Tuesday, April 19, 2016
12:30 – 1:45 p.m.
Konover Auditorium, Dodd Center
University of Connecticut, Storrs
The father of modern African nationalism and the great torch bearer of pan-Africanism, Osagyefo Dr. Kwame Nkrumah was very clear in his vision that political independence was only the first step in the struggle to realize social justice and a higher standard of living for Africans. More than this, Nkrumah provided Ghanaians and Africans with a philosophy and ideology of decolonization: Self-determination and self-reliance, social justice and Pan-Africanism. On March 6, 1957 Nkrumah declared that the “independence of Ghana is meaningless unless it is linked up with the total liberation of the African continent”.
After more than five decades since that declaration, keen observers of Africa question the extent to which political independence has led to increased welfare of the majority of African people.

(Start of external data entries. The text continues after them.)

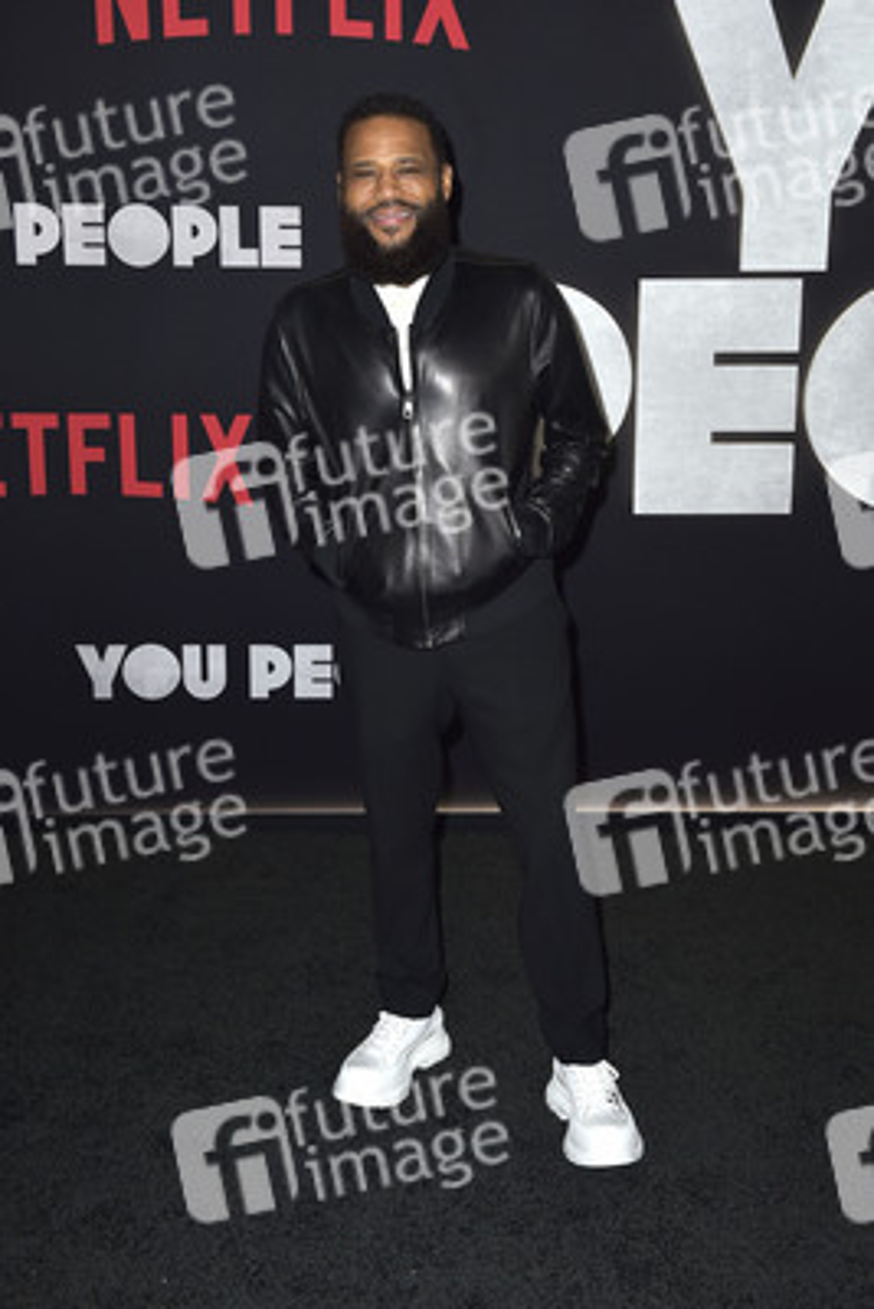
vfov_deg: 44.5
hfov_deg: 30.5
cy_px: 654
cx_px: 437
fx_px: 1601
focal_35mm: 44
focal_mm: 44
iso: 400
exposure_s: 1/250
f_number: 6.3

While Africa remains the world’s richest continent, it is also home to a majority of the world’s poor people. Access to basic needs such as quality education, basic health services, housing, food, water and sanitation by the majority of Africans remains a mirage.
In the talk, Ms. Samia Nkrumah shall assess the relevance of Nkrumah’s vision and philosophy to the challenges that confront progressive forces in their renewed struggle for economic independence, with specific reference to Ghana.